Faroe’s soft whistle was all the reward Lane needed.
“I don’t really understand a lot of this,” Lane continued, “but one of the swarmers has real financial smarts. She said that a cheap way to pay taxes is to give away stuff you already own to charity and take its value off your taxes.”
“Stuff?” Faroe asked.
“You know. Art, jewelry, property, that sort of thing. Stuff. Give it to a charity or a public trust.”
“Or a museum,” Faroe said. “Good job, Lane.”
His son grinned.
“Giving away ‘stuff ’ works especially well if you can somehow inflate the cost of the donation,” Grace said, turning away from her computer without disturbing little Annalise. “That way you never paid full price, but you’re taking a full-price deduction. Or the sale price says one thing, but the buyer pays only a fraction. Under the table, of course. Deductions all around.”
“Nothing like auction fever for raising prices,” Faroe said. “Or plain old bid-rigging works, too.”
“Does Crawford own any other art?” Grace asked Lane. “Or just Western art?”
“I came across something about a really important Picasso or two, plus some Warhols and a huge painting by the splatter dude.”
“Jackson Pollock?” Grace guessed.
“Yeah. Him,” Lane said.
“Why wouldn’t Crawford sell or donate those?” Grace asked. “Modern art is at an all-time high. No need for inflating prices, artificial or real.”
“Yeah,” Lane agreed. “Can you imagine paying over a hundred million dollars for a picture of a guy kissing a girl?”
“Depends on the artist,” Faroe said.
“Some dude called Klimt.”
“Pass,” Faroe said. He looked at Grace. “I like my women to look like women.”
Grace smiled at the heat in Faroe’s eyes. If Lane hadn’t been a few feet away, she would have given her husband the kind of kiss they both loved.
“But Lane has a good point,” she said. “Why go to the trouble of inflating prices on relatively unknown art when you have much better known art you can give away with less hassle?”
“Vanity,” Faroe suggested. “Bet his name ends up on Nevada’s museum building. A Warhol wouldn’t get it done.”
“Maybe he actually likes that modern cra-er, stuff,” Lane said, looking at his little sister. “So he’s keeping it.”
“Or his best-known art could already be tied up,” Grace said.
“How?” Lane asked.
“Collateral on loans,” his mother answered.
“Huh?”
“Think of it as a high-class pawnshop,” Grace said. “You hand over the paintings to a bank vault, and the bank hands over the loan to you. It’s done all the time when there’s a cash crunch among the really rich. Very quiet. Very discreet. Nobody knows that the paintings are temporarily held hostage by the bank.”
“They loan at full value?” Faroe asked.
“Banks aren’t stupid,” Grace said. “With that kind of collateral, you get maybe fifty percent of retail price, usually less.”
“That’s still a lot of zeros to the left of the decimal,” Faroe said.
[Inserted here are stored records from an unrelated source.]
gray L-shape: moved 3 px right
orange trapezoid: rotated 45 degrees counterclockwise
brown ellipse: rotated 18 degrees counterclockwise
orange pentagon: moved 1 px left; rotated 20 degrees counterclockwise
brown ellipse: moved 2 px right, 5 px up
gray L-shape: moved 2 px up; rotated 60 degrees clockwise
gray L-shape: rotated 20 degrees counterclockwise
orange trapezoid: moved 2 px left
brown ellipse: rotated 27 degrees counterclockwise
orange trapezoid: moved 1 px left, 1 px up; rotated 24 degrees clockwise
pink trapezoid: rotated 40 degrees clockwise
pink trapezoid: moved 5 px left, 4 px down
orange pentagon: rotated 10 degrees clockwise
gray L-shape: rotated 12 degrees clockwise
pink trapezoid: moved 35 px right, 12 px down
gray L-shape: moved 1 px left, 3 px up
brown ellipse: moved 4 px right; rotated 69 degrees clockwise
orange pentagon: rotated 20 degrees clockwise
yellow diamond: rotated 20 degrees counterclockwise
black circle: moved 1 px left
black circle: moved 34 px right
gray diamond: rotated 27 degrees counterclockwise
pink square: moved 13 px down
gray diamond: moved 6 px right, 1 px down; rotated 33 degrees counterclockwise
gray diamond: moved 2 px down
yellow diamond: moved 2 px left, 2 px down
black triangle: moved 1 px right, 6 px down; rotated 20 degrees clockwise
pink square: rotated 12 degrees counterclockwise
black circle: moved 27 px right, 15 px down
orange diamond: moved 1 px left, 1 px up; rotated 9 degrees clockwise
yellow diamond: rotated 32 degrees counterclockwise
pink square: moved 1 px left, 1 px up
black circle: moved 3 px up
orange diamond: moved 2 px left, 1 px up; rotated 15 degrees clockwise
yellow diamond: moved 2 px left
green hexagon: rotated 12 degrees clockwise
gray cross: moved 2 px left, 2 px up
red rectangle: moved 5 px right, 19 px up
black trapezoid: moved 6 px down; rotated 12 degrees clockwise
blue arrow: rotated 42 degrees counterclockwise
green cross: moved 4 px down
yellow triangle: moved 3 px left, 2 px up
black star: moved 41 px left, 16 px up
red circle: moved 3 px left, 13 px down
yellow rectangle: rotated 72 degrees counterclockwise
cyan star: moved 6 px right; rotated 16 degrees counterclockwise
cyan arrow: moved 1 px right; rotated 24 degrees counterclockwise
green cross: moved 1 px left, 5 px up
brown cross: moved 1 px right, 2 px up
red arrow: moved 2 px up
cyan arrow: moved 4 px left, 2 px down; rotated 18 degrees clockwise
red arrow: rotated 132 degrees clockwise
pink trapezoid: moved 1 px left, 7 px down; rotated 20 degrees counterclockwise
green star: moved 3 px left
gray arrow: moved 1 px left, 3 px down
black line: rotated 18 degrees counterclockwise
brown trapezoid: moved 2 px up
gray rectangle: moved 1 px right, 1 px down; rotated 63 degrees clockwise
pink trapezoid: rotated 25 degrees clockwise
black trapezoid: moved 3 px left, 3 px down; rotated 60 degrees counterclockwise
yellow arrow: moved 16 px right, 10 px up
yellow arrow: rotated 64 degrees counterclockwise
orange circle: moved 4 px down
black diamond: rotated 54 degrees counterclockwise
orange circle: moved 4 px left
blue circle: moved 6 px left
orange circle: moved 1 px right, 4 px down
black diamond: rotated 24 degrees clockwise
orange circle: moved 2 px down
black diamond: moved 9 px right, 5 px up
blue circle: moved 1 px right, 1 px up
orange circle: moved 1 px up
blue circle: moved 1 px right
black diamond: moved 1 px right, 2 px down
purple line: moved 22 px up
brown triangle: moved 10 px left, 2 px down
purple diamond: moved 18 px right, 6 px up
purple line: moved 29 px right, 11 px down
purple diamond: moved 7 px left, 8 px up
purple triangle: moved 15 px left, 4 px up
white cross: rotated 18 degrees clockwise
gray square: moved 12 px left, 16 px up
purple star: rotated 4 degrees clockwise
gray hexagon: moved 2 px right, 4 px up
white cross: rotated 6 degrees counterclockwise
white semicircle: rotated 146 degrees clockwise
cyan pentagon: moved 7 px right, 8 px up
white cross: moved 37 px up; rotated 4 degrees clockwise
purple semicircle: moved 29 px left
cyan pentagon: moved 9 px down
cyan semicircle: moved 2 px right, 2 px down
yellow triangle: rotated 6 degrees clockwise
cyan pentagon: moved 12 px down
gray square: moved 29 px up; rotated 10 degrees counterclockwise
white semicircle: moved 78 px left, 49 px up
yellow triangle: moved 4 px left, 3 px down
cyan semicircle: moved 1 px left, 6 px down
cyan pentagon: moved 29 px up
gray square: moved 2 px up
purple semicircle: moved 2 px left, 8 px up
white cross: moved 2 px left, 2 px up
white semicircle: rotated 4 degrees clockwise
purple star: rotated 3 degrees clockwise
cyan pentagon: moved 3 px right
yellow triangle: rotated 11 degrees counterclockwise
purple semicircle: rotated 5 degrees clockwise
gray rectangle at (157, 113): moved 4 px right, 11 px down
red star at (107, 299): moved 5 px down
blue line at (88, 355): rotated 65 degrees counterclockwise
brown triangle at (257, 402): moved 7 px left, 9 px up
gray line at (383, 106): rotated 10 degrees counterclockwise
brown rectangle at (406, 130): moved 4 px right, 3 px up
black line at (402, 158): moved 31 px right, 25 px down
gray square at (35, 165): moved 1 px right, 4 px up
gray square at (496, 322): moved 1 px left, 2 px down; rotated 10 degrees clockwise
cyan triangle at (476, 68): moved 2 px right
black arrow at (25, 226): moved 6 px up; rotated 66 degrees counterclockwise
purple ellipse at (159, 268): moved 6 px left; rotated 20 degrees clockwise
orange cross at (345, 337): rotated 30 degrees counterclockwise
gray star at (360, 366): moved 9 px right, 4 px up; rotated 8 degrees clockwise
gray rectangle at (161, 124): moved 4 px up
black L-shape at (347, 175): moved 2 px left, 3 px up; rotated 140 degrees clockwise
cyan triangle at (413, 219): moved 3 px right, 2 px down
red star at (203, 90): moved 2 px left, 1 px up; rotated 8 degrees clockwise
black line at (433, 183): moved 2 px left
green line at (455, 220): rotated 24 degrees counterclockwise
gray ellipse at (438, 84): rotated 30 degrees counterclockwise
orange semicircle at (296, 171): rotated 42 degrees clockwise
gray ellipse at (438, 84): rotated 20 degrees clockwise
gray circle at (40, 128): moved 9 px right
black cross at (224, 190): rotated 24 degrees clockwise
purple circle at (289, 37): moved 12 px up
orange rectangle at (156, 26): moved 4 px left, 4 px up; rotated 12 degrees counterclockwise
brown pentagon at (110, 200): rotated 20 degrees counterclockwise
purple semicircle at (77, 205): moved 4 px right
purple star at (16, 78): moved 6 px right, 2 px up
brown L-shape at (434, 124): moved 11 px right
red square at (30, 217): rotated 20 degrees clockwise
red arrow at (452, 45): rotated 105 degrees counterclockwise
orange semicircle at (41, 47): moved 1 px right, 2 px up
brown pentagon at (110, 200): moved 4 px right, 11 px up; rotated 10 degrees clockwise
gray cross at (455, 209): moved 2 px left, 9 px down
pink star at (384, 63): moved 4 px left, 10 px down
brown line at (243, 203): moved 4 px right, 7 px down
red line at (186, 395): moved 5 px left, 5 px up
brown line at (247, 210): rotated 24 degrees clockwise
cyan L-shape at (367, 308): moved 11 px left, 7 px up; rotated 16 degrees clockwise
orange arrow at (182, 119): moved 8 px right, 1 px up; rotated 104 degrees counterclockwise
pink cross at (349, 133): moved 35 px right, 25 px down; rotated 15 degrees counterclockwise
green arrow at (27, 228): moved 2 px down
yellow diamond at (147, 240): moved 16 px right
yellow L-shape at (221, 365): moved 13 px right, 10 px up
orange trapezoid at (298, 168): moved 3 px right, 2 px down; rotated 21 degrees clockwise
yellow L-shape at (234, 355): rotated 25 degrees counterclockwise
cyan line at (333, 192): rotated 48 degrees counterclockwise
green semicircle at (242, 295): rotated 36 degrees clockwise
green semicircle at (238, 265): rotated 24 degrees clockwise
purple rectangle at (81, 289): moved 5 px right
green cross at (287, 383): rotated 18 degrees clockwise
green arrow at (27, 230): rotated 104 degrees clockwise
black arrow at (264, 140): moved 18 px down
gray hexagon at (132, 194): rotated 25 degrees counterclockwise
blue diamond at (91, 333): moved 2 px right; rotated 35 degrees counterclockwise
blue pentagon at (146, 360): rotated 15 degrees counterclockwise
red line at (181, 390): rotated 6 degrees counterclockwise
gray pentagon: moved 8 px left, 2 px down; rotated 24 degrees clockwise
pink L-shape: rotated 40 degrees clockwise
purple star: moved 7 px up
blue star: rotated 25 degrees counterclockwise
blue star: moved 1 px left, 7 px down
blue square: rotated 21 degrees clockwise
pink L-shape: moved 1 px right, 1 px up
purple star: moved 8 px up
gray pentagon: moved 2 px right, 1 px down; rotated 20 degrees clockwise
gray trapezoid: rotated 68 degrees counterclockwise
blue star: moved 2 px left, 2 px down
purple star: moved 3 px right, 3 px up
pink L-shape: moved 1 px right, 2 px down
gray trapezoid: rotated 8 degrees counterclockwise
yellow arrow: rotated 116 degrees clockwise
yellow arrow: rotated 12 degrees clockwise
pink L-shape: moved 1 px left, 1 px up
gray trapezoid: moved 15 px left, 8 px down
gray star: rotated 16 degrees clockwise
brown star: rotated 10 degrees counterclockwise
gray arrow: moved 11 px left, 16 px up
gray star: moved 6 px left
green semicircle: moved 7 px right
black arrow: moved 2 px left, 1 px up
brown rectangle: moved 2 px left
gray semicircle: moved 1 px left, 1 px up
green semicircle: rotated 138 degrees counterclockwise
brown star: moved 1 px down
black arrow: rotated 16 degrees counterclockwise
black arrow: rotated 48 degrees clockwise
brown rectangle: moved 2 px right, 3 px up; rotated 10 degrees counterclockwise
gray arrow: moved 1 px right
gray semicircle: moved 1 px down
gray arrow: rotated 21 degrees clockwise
He leaned toward his son. “How much did your swarmers get on Crawford’s finances in the last five years?”
“Not as much as I could if you’d let me hack into a few private databases,” Lane said eagerly.
“Give me what you have. If that’s not enough, we’ll talk about hacking.”
Grace rolled her eyes. “First we have Ambassador Steele home-schooling Lane on the reality versus the media coverage of world politics. Now we have Joe Faroe teaching his son the cutting edge of computer ethics. What’s next? Mary teaching applied physics by showing Lane how to drop a man with a sniper’s rifle at eight hundred yards?”
“Good idea,” Faroe said. “I’ll put it in the lesson plan.”
Hiding a smile, Lane started researching Talbert Crawford’s finances in open sources.
If he was a really good boy, the closed sources would come later.
66
SEPTEMBER 16
5:07 P.M.
Zach looked at the crowded lobby of the Golden Fleece. The huge tank of water with circulating gold dust was a big draw. People stood around watching a monster sheep fleece straining gold from the water until the fleece gleamed like its fabled namesake. It was a method of recovering gold dust that was as old as the legend. From the look of the fleece, it was nearly at the end of its collection cycle.